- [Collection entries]

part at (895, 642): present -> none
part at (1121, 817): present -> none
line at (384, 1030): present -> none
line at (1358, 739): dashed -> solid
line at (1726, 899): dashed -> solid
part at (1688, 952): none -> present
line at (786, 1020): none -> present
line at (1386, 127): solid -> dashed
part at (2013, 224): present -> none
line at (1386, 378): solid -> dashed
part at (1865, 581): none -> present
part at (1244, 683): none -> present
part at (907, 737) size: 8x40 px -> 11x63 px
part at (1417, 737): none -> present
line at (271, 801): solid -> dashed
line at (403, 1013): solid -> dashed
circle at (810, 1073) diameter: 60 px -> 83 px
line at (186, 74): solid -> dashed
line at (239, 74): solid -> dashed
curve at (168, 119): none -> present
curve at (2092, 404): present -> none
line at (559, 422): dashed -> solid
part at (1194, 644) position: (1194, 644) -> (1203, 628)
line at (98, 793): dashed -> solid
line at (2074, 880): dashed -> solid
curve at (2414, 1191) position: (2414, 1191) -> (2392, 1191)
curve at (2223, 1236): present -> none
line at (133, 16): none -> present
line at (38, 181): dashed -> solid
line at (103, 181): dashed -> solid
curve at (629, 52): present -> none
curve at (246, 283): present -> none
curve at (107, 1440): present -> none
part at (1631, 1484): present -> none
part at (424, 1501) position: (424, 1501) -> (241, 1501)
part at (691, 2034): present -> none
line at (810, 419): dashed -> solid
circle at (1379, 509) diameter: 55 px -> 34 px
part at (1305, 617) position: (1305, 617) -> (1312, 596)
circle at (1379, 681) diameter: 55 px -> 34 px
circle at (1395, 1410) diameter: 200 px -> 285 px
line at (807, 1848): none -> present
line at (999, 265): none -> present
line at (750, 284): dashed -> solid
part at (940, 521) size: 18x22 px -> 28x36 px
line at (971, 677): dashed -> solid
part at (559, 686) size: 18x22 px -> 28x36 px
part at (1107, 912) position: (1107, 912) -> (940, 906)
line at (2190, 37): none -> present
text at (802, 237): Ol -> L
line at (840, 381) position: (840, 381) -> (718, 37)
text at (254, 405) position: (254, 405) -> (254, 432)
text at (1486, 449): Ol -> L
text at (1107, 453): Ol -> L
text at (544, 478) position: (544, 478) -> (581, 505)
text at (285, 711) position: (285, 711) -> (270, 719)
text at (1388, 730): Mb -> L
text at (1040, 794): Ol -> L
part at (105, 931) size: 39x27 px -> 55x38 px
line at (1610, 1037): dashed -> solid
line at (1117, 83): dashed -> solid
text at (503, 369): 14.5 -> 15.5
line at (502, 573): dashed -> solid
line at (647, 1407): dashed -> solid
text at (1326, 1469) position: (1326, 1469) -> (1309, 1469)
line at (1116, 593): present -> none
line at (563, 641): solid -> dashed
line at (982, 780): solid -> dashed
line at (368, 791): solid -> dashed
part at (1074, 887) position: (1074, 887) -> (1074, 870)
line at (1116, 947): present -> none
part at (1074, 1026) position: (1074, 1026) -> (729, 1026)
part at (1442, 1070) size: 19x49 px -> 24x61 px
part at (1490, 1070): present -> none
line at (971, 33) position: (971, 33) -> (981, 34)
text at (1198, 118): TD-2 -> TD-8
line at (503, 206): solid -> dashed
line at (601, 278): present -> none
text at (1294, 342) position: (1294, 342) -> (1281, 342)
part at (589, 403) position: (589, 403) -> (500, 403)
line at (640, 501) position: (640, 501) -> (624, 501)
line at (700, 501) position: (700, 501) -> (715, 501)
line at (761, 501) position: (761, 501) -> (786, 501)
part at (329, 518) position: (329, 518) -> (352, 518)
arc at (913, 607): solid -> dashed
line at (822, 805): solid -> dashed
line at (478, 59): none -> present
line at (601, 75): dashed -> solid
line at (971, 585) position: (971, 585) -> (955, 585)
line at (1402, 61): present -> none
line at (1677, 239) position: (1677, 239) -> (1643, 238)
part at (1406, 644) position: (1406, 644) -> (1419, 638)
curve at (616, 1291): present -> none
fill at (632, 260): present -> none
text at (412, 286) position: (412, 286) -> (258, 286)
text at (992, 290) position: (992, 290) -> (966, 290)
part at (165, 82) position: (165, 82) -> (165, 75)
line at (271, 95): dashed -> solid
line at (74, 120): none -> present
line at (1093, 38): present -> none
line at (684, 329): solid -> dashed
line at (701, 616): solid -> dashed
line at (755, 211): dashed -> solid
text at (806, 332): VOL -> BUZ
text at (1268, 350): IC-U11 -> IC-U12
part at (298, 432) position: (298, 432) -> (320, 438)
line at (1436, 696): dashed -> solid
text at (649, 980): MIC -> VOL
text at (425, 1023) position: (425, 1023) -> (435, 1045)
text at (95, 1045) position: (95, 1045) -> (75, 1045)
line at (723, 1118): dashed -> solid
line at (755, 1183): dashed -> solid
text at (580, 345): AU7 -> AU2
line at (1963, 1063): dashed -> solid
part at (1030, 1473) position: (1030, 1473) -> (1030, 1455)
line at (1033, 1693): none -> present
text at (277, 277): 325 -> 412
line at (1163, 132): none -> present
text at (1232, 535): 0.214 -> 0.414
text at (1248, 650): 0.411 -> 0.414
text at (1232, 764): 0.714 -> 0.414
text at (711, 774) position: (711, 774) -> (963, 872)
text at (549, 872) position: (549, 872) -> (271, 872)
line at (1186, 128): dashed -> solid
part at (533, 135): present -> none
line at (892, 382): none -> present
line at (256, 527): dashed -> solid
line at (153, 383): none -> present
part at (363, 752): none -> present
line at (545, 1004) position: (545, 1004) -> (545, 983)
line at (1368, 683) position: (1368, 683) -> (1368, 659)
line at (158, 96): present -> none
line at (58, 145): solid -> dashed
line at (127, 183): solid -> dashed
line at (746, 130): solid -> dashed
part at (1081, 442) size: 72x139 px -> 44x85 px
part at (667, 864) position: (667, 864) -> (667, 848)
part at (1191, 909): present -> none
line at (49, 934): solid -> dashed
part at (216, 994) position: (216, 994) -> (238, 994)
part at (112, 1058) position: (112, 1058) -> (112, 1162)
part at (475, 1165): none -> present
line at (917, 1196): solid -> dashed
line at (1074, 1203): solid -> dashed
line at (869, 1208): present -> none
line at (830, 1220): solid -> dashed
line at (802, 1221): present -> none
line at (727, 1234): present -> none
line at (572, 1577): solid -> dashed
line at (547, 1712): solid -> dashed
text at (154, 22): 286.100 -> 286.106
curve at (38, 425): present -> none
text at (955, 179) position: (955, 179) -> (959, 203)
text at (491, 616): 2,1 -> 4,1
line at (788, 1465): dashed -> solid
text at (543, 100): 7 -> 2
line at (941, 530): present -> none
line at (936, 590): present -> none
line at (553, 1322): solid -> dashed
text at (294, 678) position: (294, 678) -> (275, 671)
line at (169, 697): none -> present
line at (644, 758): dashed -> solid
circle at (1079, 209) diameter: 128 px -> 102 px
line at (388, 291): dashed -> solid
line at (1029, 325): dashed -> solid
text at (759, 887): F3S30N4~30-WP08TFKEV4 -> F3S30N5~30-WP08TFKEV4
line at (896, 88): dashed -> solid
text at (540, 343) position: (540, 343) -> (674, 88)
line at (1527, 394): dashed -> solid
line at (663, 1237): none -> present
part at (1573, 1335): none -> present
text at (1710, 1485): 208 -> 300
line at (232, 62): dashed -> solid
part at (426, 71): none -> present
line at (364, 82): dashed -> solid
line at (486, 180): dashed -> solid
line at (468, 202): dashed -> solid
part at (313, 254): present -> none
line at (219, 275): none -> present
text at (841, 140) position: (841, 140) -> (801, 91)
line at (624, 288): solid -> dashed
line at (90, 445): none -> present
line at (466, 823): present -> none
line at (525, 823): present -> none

- [Objective] Reproduce every item above word for word, keeping the same order.

- [Response for this exercise]
part at (895, 642): present -> none
part at (1121, 817): present -> none
line at (384, 1030): present -> none
line at (1358, 739): dashed -> solid
line at (1726, 899): dashed -> solid
part at (1688, 952): none -> present
line at (786, 1020): none -> present
line at (1386, 127): solid -> dashed
part at (2013, 224): present -> none
line at (1386, 378): solid -> dashed
part at (1865, 581): none -> present
part at (1244, 683): none -> present
part at (907, 737) size: 8x40 px -> 11x63 px
part at (1417, 737): none -> present
line at (271, 801): solid -> dashed
line at (403, 1013): solid -> dashed
circle at (810, 1073) diameter: 60 px -> 83 px
line at (186, 74): solid -> dashed
line at (239, 74): solid -> dashed
curve at (168, 119): none -> present
curve at (2092, 404): present -> none
line at (559, 422): dashed -> solid
part at (1194, 644) position: (1194, 644) -> (1203, 628)
line at (98, 793): dashed -> solid
line at (2074, 880): dashed -> solid
curve at (2414, 1191) position: (2414, 1191) -> (2392, 1191)
curve at (2223, 1236): present -> none
line at (133, 16): none -> present
line at (38, 181): dashed -> solid
line at (103, 181): dashed -> solid
curve at (629, 52): present -> none
curve at (246, 283): present -> none
curve at (107, 1440): present -> none
part at (1631, 1484): present -> none
part at (424, 1501) position: (424, 1501) -> (241, 1501)
part at (691, 2034): present -> none
line at (810, 419): dashed -> solid
circle at (1379, 509) diameter: 55 px -> 34 px
part at (1305, 617) position: (1305, 617) -> (1312, 596)
circle at (1379, 681) diameter: 55 px -> 34 px
circle at (1395, 1410) diameter: 200 px -> 285 px
line at (807, 1848): none -> present
line at (999, 265): none -> present
line at (750, 284): dashed -> solid
part at (940, 521) size: 18x22 px -> 28x36 px
line at (971, 677): dashed -> solid
part at (559, 686) size: 18x22 px -> 28x36 px
part at (1107, 912) position: (1107, 912) -> (940, 906)
line at (2190, 37): none -> present
text at (802, 237): Ol -> L
line at (840, 381) position: (840, 381) -> (718, 37)
text at (254, 405) position: (254, 405) -> (254, 432)
text at (1486, 449): Ol -> L
text at (1107, 453): Ol -> L
text at (544, 478) position: (544, 478) -> (581, 505)
text at (285, 711) position: (285, 711) -> (270, 719)
text at (1388, 730): Mb -> L
text at (1040, 794): Ol -> L
part at (105, 931) size: 39x27 px -> 55x38 px
line at (1610, 1037): dashed -> solid
line at (1117, 83): dashed -> solid
text at (503, 369): 14.5 -> 15.5
line at (502, 573): dashed -> solid
line at (647, 1407): dashed -> solid
text at (1326, 1469) position: (1326, 1469) -> (1309, 1469)
line at (1116, 593): present -> none
line at (563, 641): solid -> dashed
line at (982, 780): solid -> dashed
line at (368, 791): solid -> dashed
part at (1074, 887) position: (1074, 887) -> (1074, 870)
line at (1116, 947): present -> none
part at (1074, 1026) position: (1074, 1026) -> (729, 1026)
part at (1442, 1070) size: 19x49 px -> 24x61 px
part at (1490, 1070): present -> none
line at (971, 33) position: (971, 33) -> (981, 34)
text at (1198, 118): TD-2 -> TD-8
line at (503, 206): solid -> dashed
line at (601, 278): present -> none
text at (1294, 342) position: (1294, 342) -> (1281, 342)
part at (589, 403) position: (589, 403) -> (500, 403)
line at (640, 501) position: (640, 501) -> (624, 501)
line at (700, 501) position: (700, 501) -> (715, 501)
line at (761, 501) position: (761, 501) -> (786, 501)
part at (329, 518) position: (329, 518) -> (352, 518)
arc at (913, 607): solid -> dashed
line at (822, 805): solid -> dashed
line at (478, 59): none -> present
line at (601, 75): dashed -> solid
line at (971, 585) position: (971, 585) -> (955, 585)
line at (1402, 61): present -> none
line at (1677, 239) position: (1677, 239) -> (1643, 238)
part at (1406, 644) position: (1406, 644) -> (1419, 638)
curve at (616, 1291): present -> none
fill at (632, 260): present -> none
text at (412, 286) position: (412, 286) -> (258, 286)
text at (992, 290) position: (992, 290) -> (966, 290)
part at (165, 82) position: (165, 82) -> (165, 75)
line at (271, 95): dashed -> solid
line at (74, 120): none -> present
line at (1093, 38): present -> none
line at (684, 329): solid -> dashed
line at (701, 616): solid -> dashed
line at (755, 211): dashed -> solid
text at (806, 332): VOL -> BUZ
text at (1268, 350): IC-U11 -> IC-U12
part at (298, 432) position: (298, 432) -> (320, 438)
line at (1436, 696): dashed -> solid
text at (649, 980): MIC -> VOL
text at (425, 1023) position: (425, 1023) -> (435, 1045)
text at (95, 1045) position: (95, 1045) -> (75, 1045)
line at (723, 1118): dashed -> solid
line at (755, 1183): dashed -> solid
text at (580, 345): AU7 -> AU2
line at (1963, 1063): dashed -> solid
part at (1030, 1473) position: (1030, 1473) -> (1030, 1455)
line at (1033, 1693): none -> present
text at (277, 277): 325 -> 412
line at (1163, 132): none -> present
text at (1232, 535): 0.214 -> 0.414
text at (1248, 650): 0.411 -> 0.414
text at (1232, 764): 0.714 -> 0.414
text at (711, 774) position: (711, 774) -> (963, 872)
text at (549, 872) position: (549, 872) -> (271, 872)
line at (1186, 128): dashed -> solid
part at (533, 135): present -> none
line at (892, 382): none -> present
line at (256, 527): dashed -> solid
line at (153, 383): none -> present
part at (363, 752): none -> present
line at (545, 1004) position: (545, 1004) -> (545, 983)
line at (1368, 683) position: (1368, 683) -> (1368, 659)
line at (158, 96): present -> none
line at (58, 145): solid -> dashed
line at (127, 183): solid -> dashed
line at (746, 130): solid -> dashed
part at (1081, 442) size: 72x139 px -> 44x85 px
part at (667, 864) position: (667, 864) -> (667, 848)
part at (1191, 909): present -> none
line at (49, 934): solid -> dashed
part at (216, 994) position: (216, 994) -> (238, 994)
part at (112, 1058) position: (112, 1058) -> (112, 1162)
part at (475, 1165): none -> present
line at (917, 1196): solid -> dashed
line at (1074, 1203): solid -> dashed
line at (869, 1208): present -> none
line at (830, 1220): solid -> dashed
line at (802, 1221): present -> none
line at (727, 1234): present -> none
line at (572, 1577): solid -> dashed
line at (547, 1712): solid -> dashed
text at (154, 22): 286.100 -> 286.106
curve at (38, 425): present -> none
text at (955, 179) position: (955, 179) -> (959, 203)
text at (491, 616): 2,1 -> 4,1
line at (788, 1465): dashed -> solid
text at (543, 100): 7 -> 2
line at (941, 530): present -> none
line at (936, 590): present -> none
line at (553, 1322): solid -> dashed
text at (294, 678) position: (294, 678) -> (275, 671)
line at (169, 697): none -> present
line at (644, 758): dashed -> solid
circle at (1079, 209) diameter: 128 px -> 102 px
line at (388, 291): dashed -> solid
line at (1029, 325): dashed -> solid
text at (759, 887): F3S30N4~30-WP08TFKEV4 -> F3S30N5~30-WP08TFKEV4
line at (896, 88): dashed -> solid
text at (540, 343) position: (540, 343) -> (674, 88)
line at (1527, 394): dashed -> solid
line at (663, 1237): none -> present
part at (1573, 1335): none -> present
text at (1710, 1485): 208 -> 300
line at (232, 62): dashed -> solid
part at (426, 71): none -> present
line at (364, 82): dashed -> solid
line at (486, 180): dashed -> solid
line at (468, 202): dashed -> solid
part at (313, 254): present -> none
line at (219, 275): none -> present
text at (841, 140) position: (841, 140) -> (801, 91)
line at (624, 288): solid -> dashed
line at (90, 445): none -> present
line at (466, 823): present -> none
line at (525, 823): present -> none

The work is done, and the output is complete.